My first car - a 1967 XL Sedan

We drive over to his place and I drive home with my first Australian car. It smells nice, looks spotlessly clean and when Ben gets home from work we go for a drive into town. We cruise down Queen Street and I do a right turn into Edward Street where a policeman steps into the road and stops me. Didn’t I see the no-right-turn sign he asks me. No, sorry officer, I reply. He writes out a ticket for twenty bucks. Well done, Bohlen, the first night in my first car in Australia and I already have to pay a traffic fine.



Saturday, December 25, 2010

I'm getting my trade's license

I've been working in the electrical workshop at Carrier Air Conditioning, wiring switchboards of large air conditioning systems, for a couple of months now, still without a full license. I remind the boss of that. He finally gets around organising for me to get a proper license.
A typical air conditioning switchboard
A date has been set where I go for my Queensland Electrical Fitter and Mechanic’s Certificate with the Electrical Workers Board.

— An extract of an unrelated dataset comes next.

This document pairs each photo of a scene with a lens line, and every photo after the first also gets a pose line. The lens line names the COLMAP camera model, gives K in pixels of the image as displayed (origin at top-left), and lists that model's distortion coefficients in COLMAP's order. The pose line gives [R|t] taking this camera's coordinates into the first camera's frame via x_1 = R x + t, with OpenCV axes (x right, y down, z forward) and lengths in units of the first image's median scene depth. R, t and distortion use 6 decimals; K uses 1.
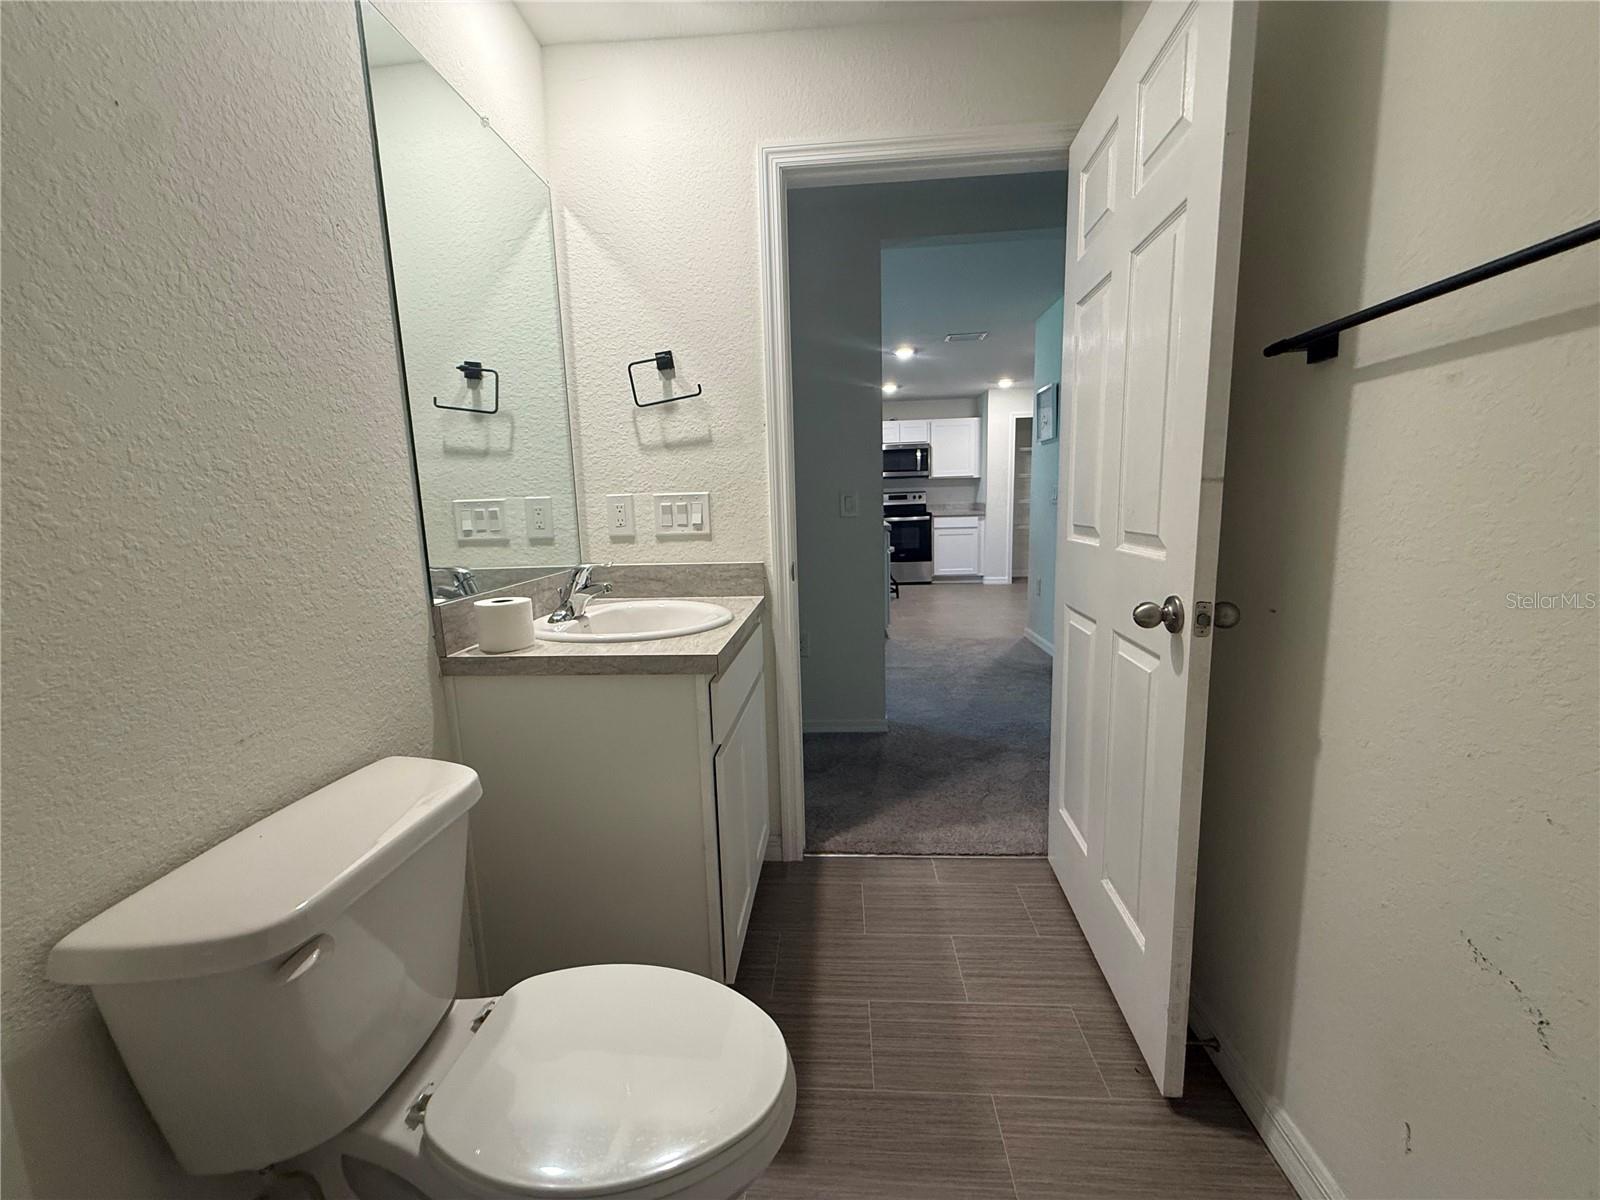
lens RADIAL K [[637.0, 0, 800.0], [0, 637.0, 600.0], [0, 0, 1]] dist [0.000780, 0.000033]
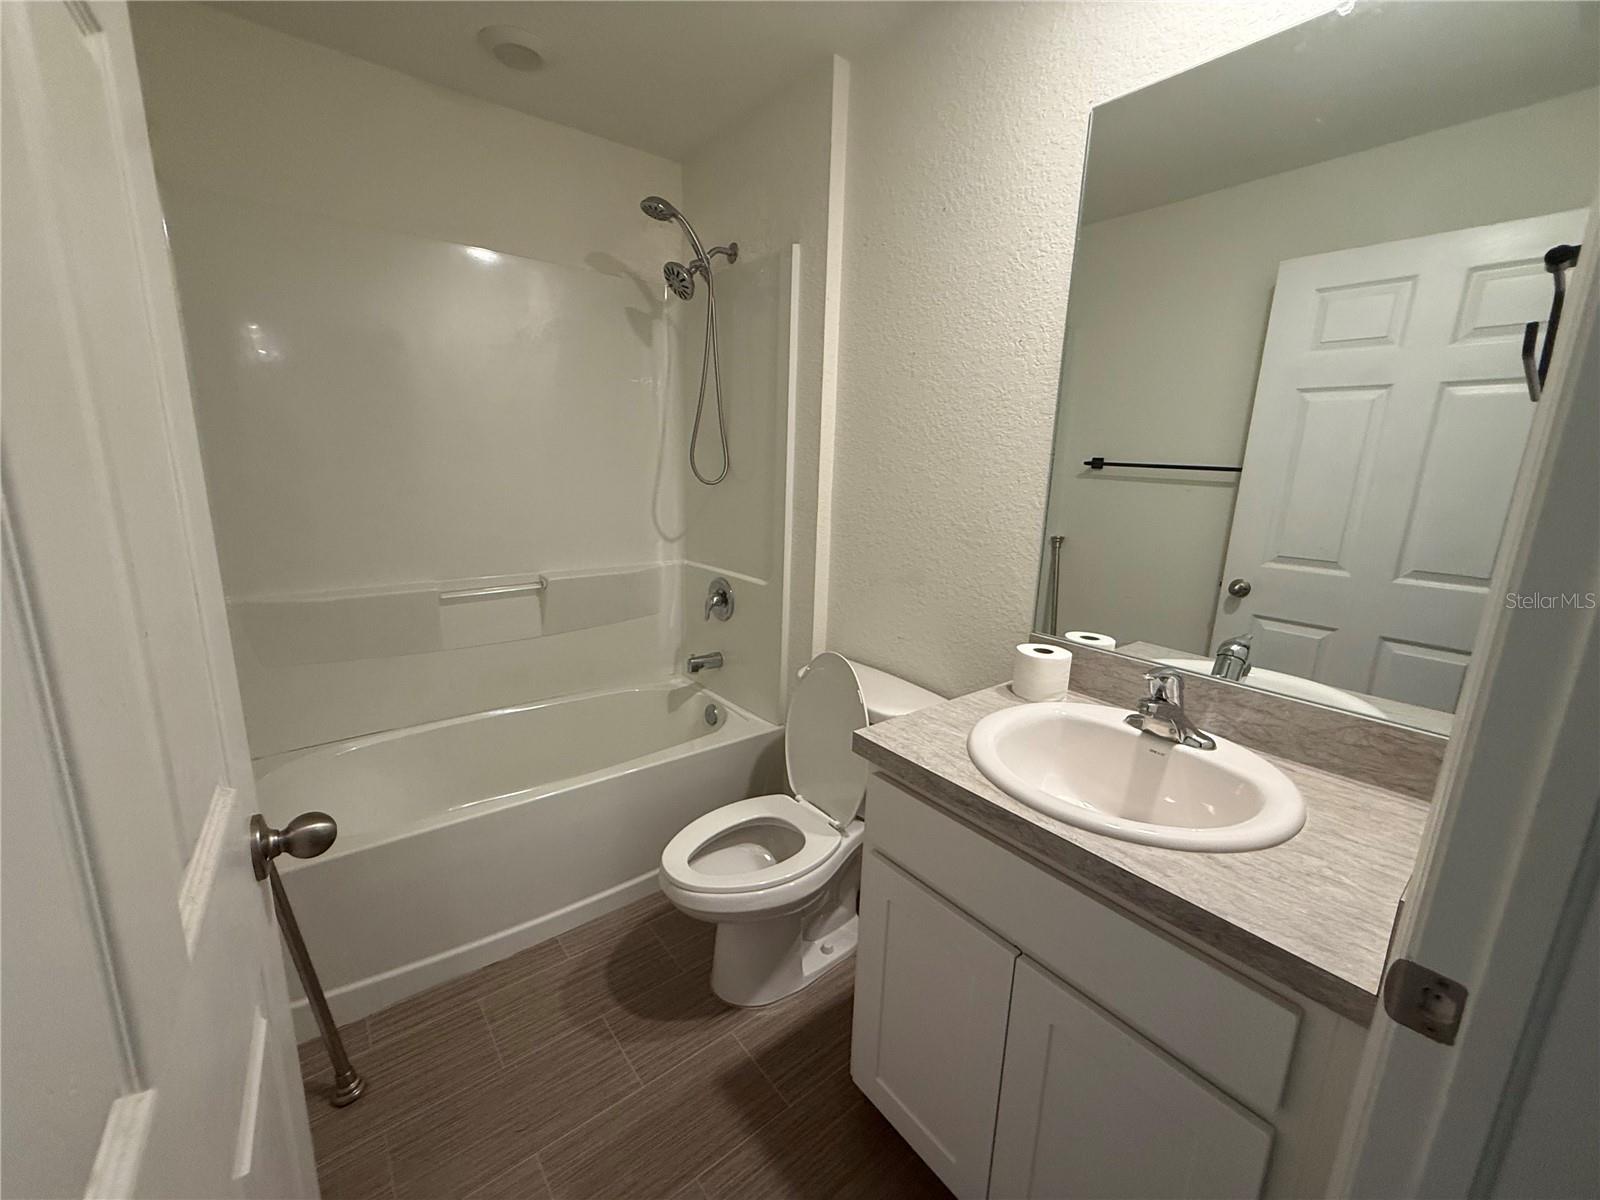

I’m a bit nervous, mainly because of my limited English.

I find my way in to the Board’s Office in town and am ushered into an inspector’s office. He is a friendly chap, asks me about cabling colours which I tell him, then he wants to know all about installations in Switzerland. How do we do this and how do we do that. We chat for quite a while then he tells me I can go, my certificate will be in the mail. I'm a licensed Electrical Mechanic and Fitter - not a licensed Electrician yet. That has yet to come.


Friday, December 24, 2010

A missed Opportunity

Ian McLellan, the Scottish lad from upstairs asks us if we are interested to go with him to the Folk Club in Ann Street. He loves folk music and we go along. It’s opposite the Canberra Hotel, down a narrow lane way, very dim and dark and has a small stage in the corner. No alcohol is served but Ian is friendly with Stan, from the Wayfarers, a band that performs every night at the Folk Centre. Stan sounds Irish and in their break, beckons Ian, Ben and myself to follow him. We go down the road, to the Crest Hotel public bar and drown a few pots of beer, before returning back to the Folk Centre.

There is a Big Band formation performing when we return. They are very good. We get to know them after they perform. Before I left Thun, I was playing in the local Big Band 'The Modernaires', named after the singing quartet  that used to accompany the Glenn Miller band in the 40s.
Me, second from left on trumpet in the 'Modernaires'
 The trumpet player of the band tonight, finds out that I play the trumpet too and have played in a Big Band in Switzerland. He tells me that they are a trumpet short and he invites me to come along next Monday night to their band rehearsal. They rehearse at the ABC Studios at Toowong and I’m very excited but worried about my lack of fluency in English. But I am interested to go along, so Ian takes me to Palings Music Store in Queen Street and I buy myself a trumpet.

Monday comes and I am nervous. I ask Ben to come along with me but he is not interested in music and refuses. In the end I chicken out and don’t go either. I am very sorry about that decision later on, I just know.